The image below (which was chosen for the cover of the March issue of Biological Psychiatry) shows the hippocampal region from the Ts65Dn mouse model of Down's syndrome, stained by the standard Golgi method to visualize neurons and viewed by light microscopy. Using these types of images, Salehi and colleagues are analyzing the neurons in detail to determine how they are organized and to gain insight into the disease process. A fundamental question is whether the dysfunction of dentate gyrus neurons in Ts65Dn mice is due to degeneration and loss of these neurons themselves, or to the loss of inputs from other regions that project to the dentate gyrus—a process called “de-afferentation” (Millan Sanchez et al., 2012). After using a batch processing program to convert and resize the images taken from a single slice of the hippocampus, a computer program determined how the tens of images obtained fit together by matching the edges of one to another. “If there is any overlap between images, the computer deletes it so that the final image looks completely seamless,” said Salehi. “This allows you to have amazing details on the structure of affected neurons even at low magnification. The high-resolution images collected using this method would allow one to study any region of interest for morphometrical analysis and/or densitometry in relationship to the rest of the brain” he added.

The Hippocampus and Neighboring Regions
Computer-based automatic stitching assembles 34 high-resolution images of the hippocampus of the Ts65Dn mouse model of Down’s syndrome into one big picture. Image credit: Ahmad Salehi

Using another imaging technique, Salehi creates two-dimensional renderings of three-dimensional brain structures, again making use of computer automation. When researchers take images of the brain, some details will inevitably be out of focus and others in focus, depending on how deeply positioned they are in the tissue. This problem can be overcome by taking a video using depth-of-field correction. The video typically generates 30 frames per second, allowing a computer program to sort through and pick out elements that are in different focal planes. “Imagine taking photos of 10 people, and some are close to and some far away from the camera. If you take a video of the whole scene, a computer could then go through frame by frame and determine that person 1 is in focus in frame 3, so it takes that image; person 2 is in focus in frame 5, and so on. The final image has very rich detail,” explained Salehi. “Although the final analysis of objects of interest would certainly be more accurate to be performed in live 3D images, the current method would significantly speed up the process of scanning the whole slice to find the most interesting region for further analysis” he added. These techniques are not new, but automation and growing computing power is making it much faster and easier for researchers to incorporate them in routine studies.—Laura Bonetta and Tom Fagan.

*Brief*
Please return the hippocampus imaging article in full, with every word and punctuation mark unchanged.

[Collected data]
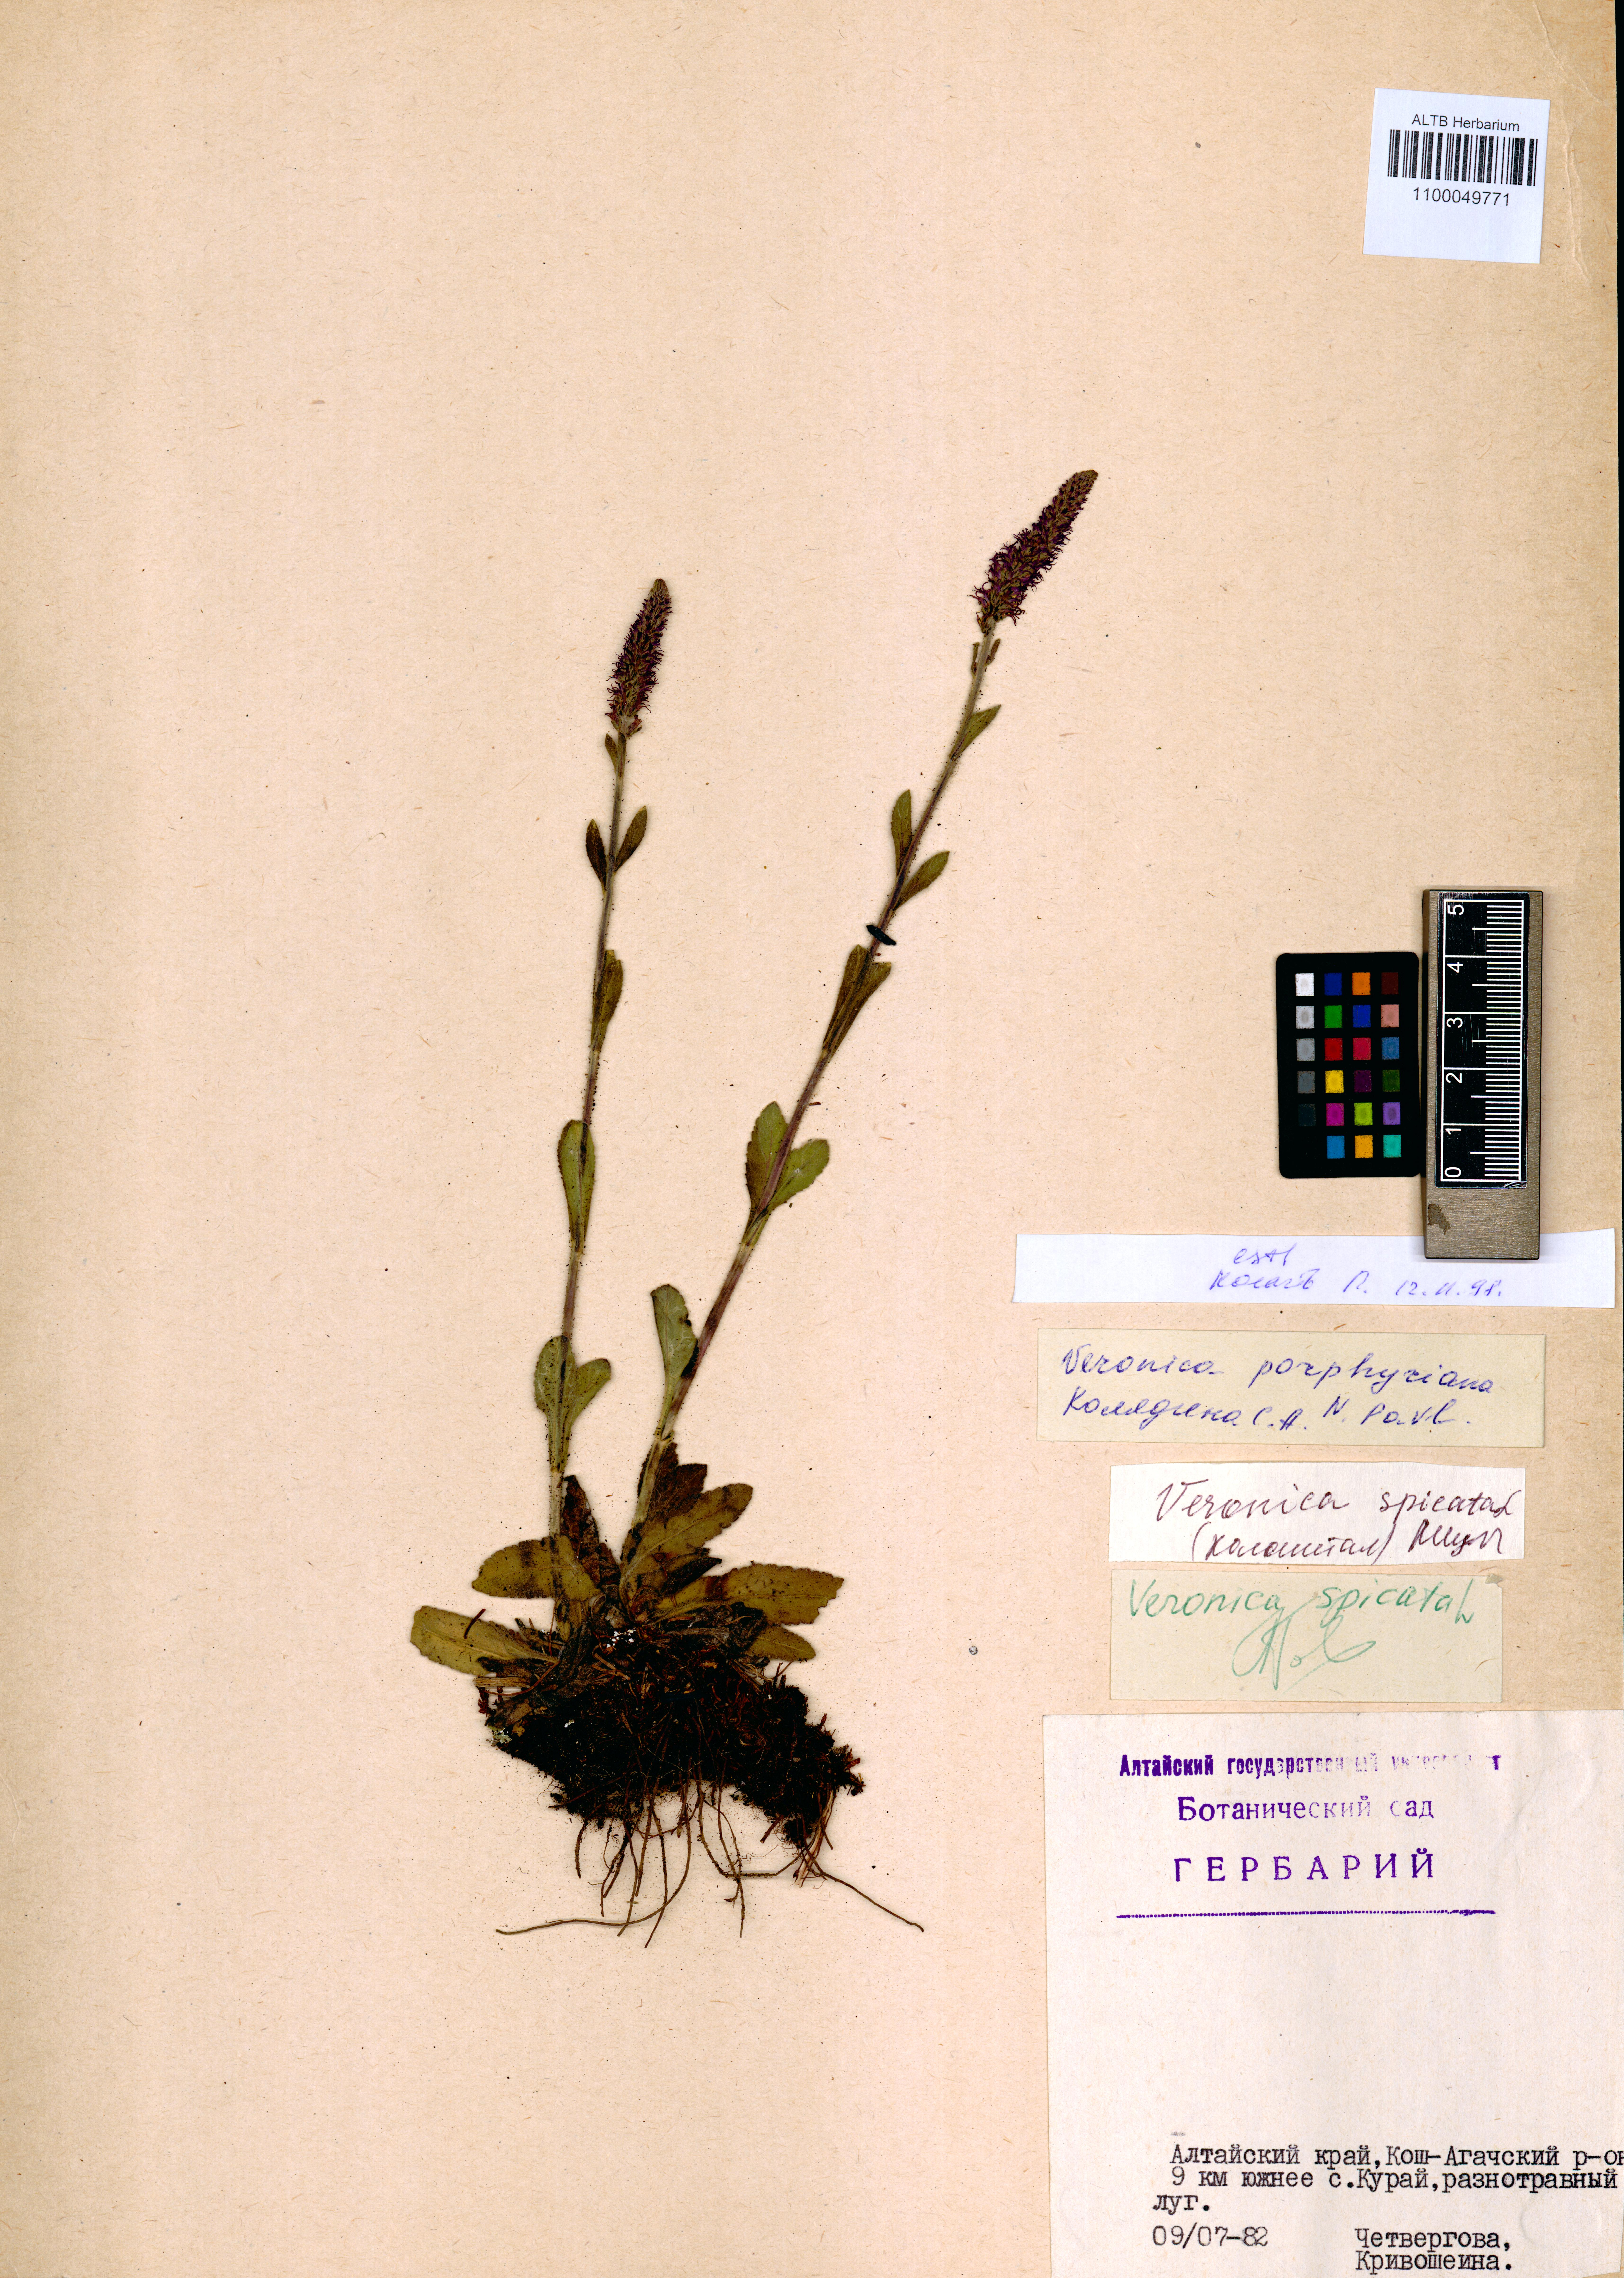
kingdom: Plantae
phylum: Tracheophyta
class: Magnoliopsida
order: Lamiales
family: Plantaginaceae
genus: Veronica
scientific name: Veronica porphyriana
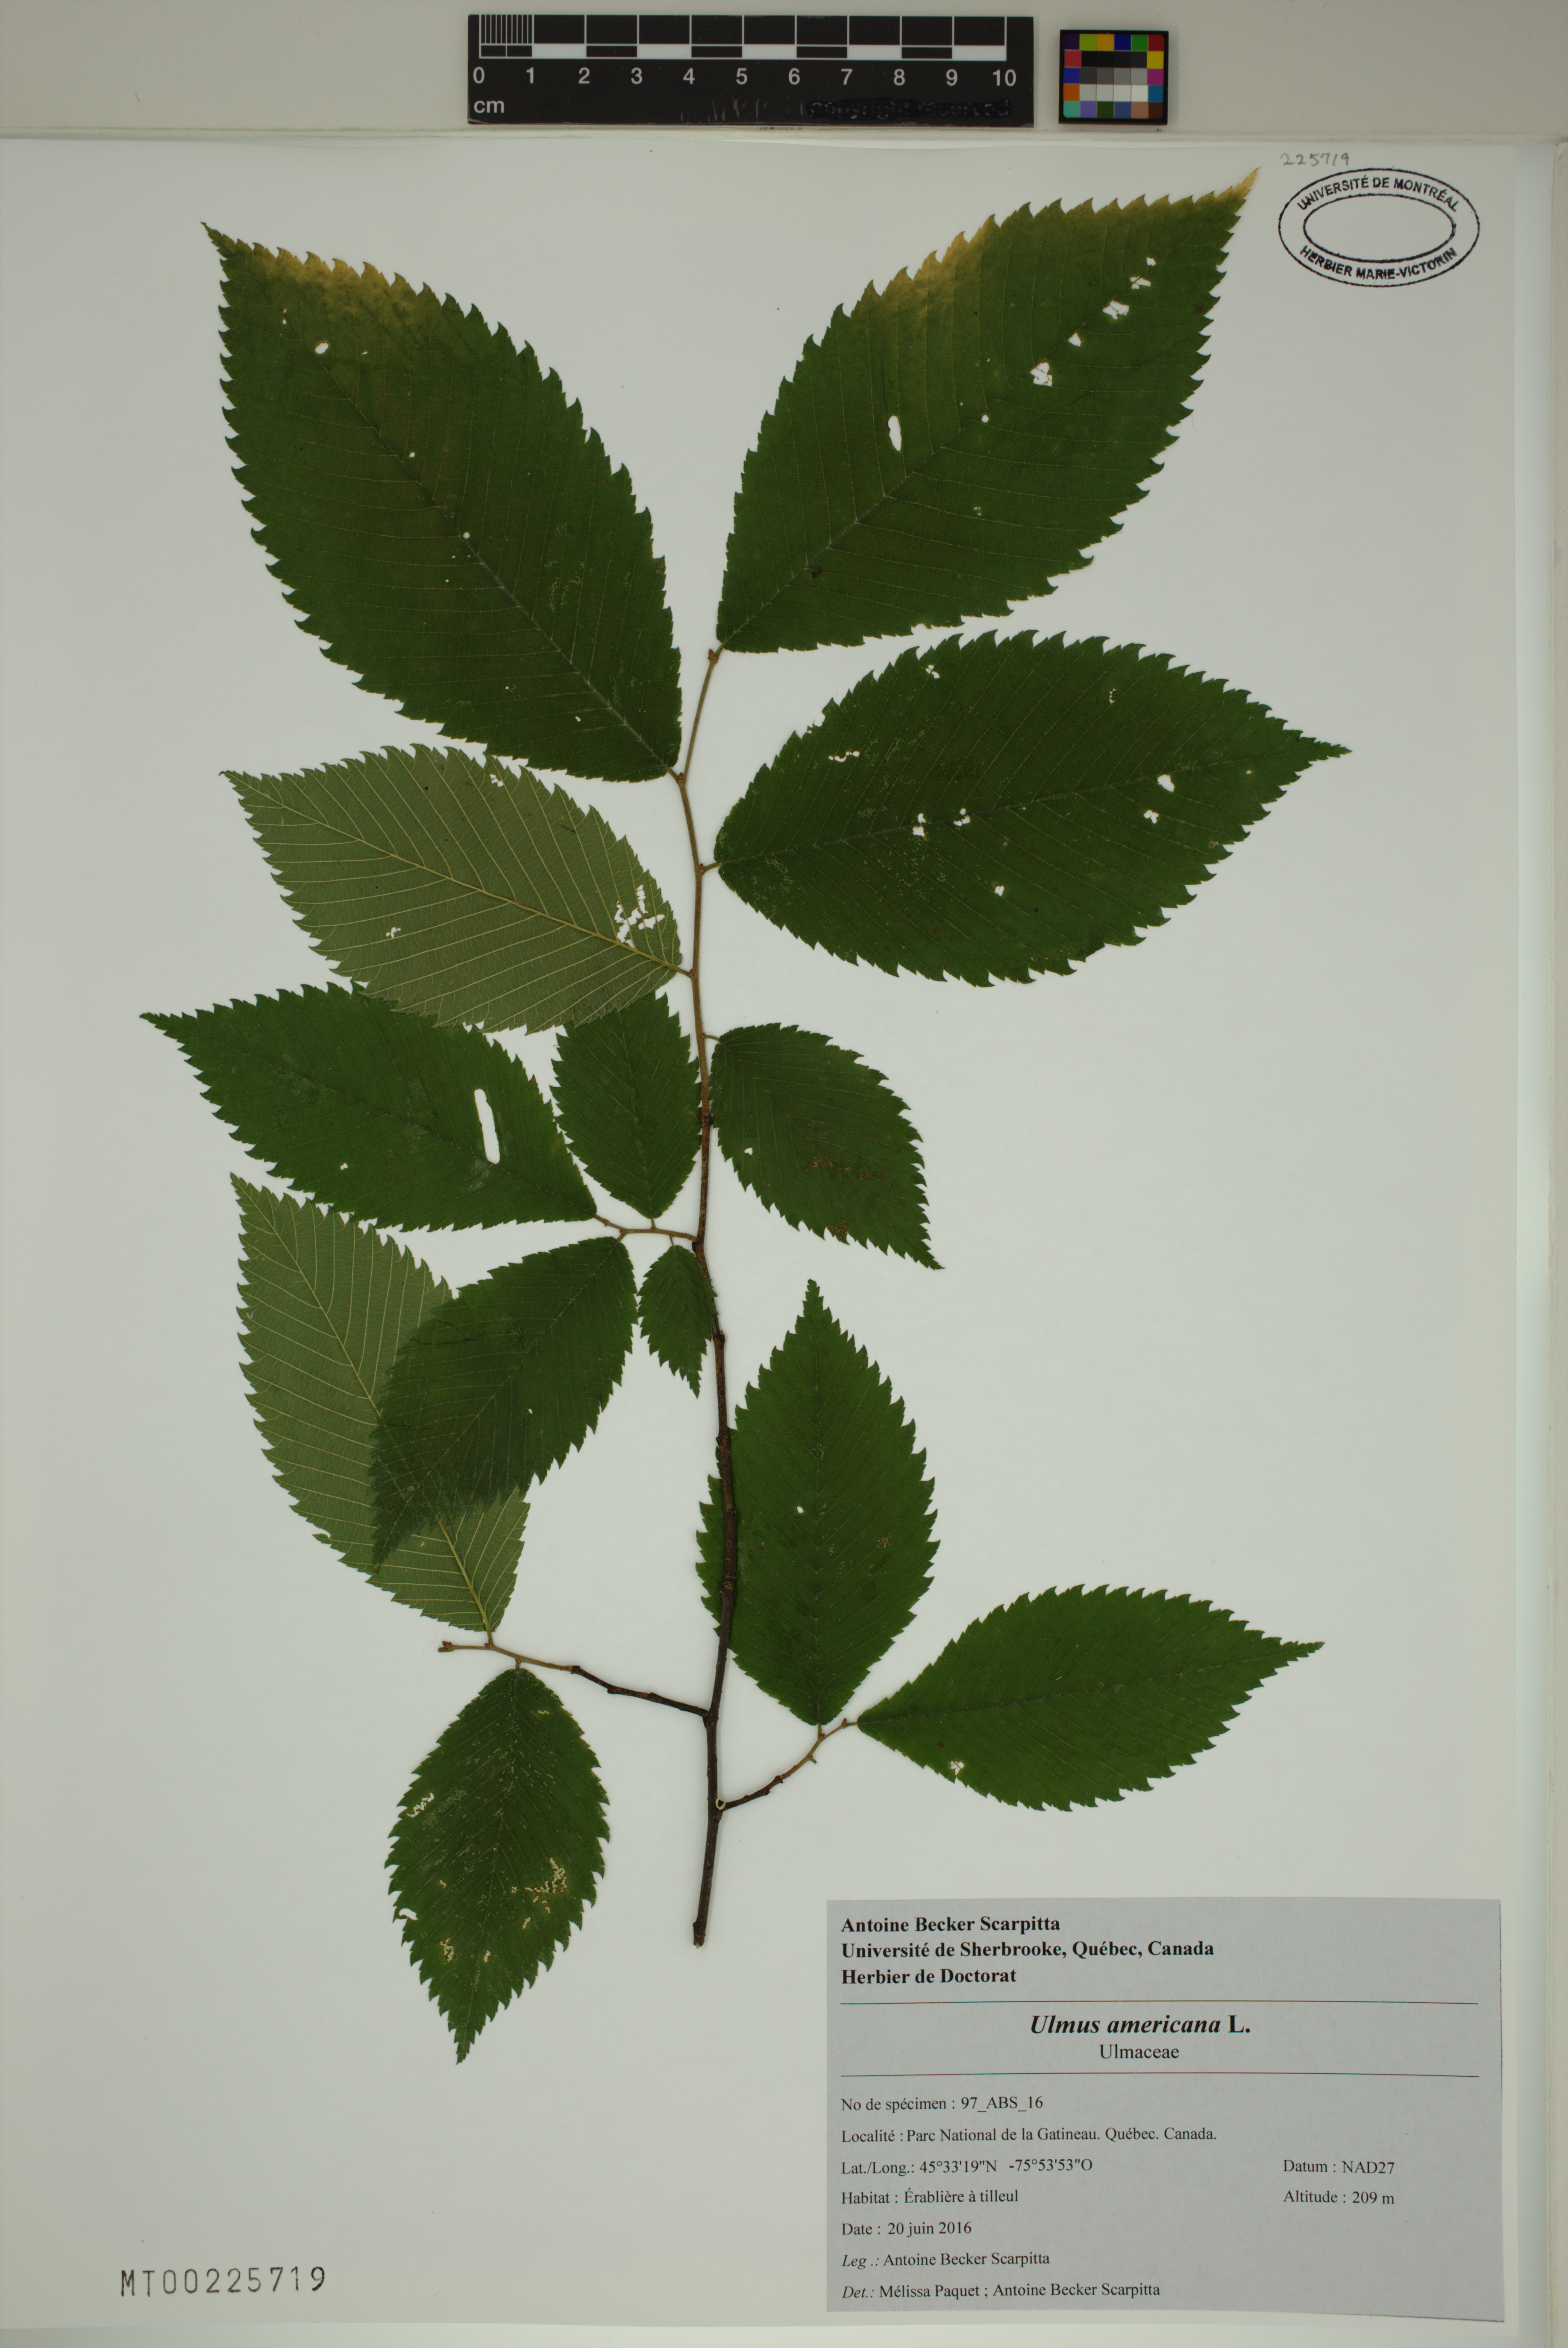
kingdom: Plantae
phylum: Tracheophyta
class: Magnoliopsida
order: Rosales
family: Ulmaceae
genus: Ulmus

*Written solution*
The image below (which was chosen for the cover of the March issue of Biological Psychiatry) shows the hippocampal region from the Ts65Dn mouse model of Down's syndrome, stained by the standard Golgi method to visualize neurons and viewed by light microscopy. Using these types of images, Salehi and colleagues are analyzing the neurons in detail to determine how they are organized and to gain insight into the disease process. A fundamental question is whether the dysfunction of dentate gyrus neurons in Ts65Dn mice is due to degeneration and loss of these neurons themselves, or to the loss of inputs from other regions that project to the dentate gyrus—a process called “de-afferentation” (Millan Sanchez et al., 2012). After using a batch processing program to convert and resize the images taken from a single slice of the hippocampus, a computer program determined how the tens of images obtained fit together by matching the edges of one to another. “If there is any overlap between images, the computer deletes it so that the final image looks completely seamless,” said Salehi. “This allows you to have amazing details on the structure of affected neurons even at low magnification. The high-resolution images collected using this method would allow one to study any region of interest for morphometrical analysis and/or densitometry in relationship to the rest of the brain” he added.

The Hippocampus and Neighboring Regions
Computer-based automatic stitching assembles 34 high-resolution images of the hippocampus of the Ts65Dn mouse model of Down’s syndrome into one big picture. Image credit: Ahmad Salehi

Using another imaging technique, Salehi creates two-dimensional renderings of three-dimensional brain structures, again making use of computer automation. When researchers take images of the brain, some details will inevitably be out of focus and others in focus, depending on how deeply positioned they are in the tissue. This problem can be overcome by taking a video using depth-of-field correction. The video typically generates 30 frames per second, allowing a computer program to sort through and pick out elements that are in different focal planes. “Imagine taking photos of 10 people, and some are close to and some far away from the camera. If you take a video of the whole scene, a computer could then go through frame by frame and determine that person 1 is in focus in frame 3, so it takes that image; person 2 is in focus in frame 5, and so on. The final image has very rich detail,” explained Salehi. “Although the final analysis of objects of interest would certainly be more accurate to be performed in live 3D images, the current method would significantly speed up the process of scanning the whole slice to find the most interesting region for further analysis” he added. These techniques are not new, but automation and growing computing power is making it much faster and easier for researchers to incorporate them in routine studies.—Laura Bonetta and Tom Fagan.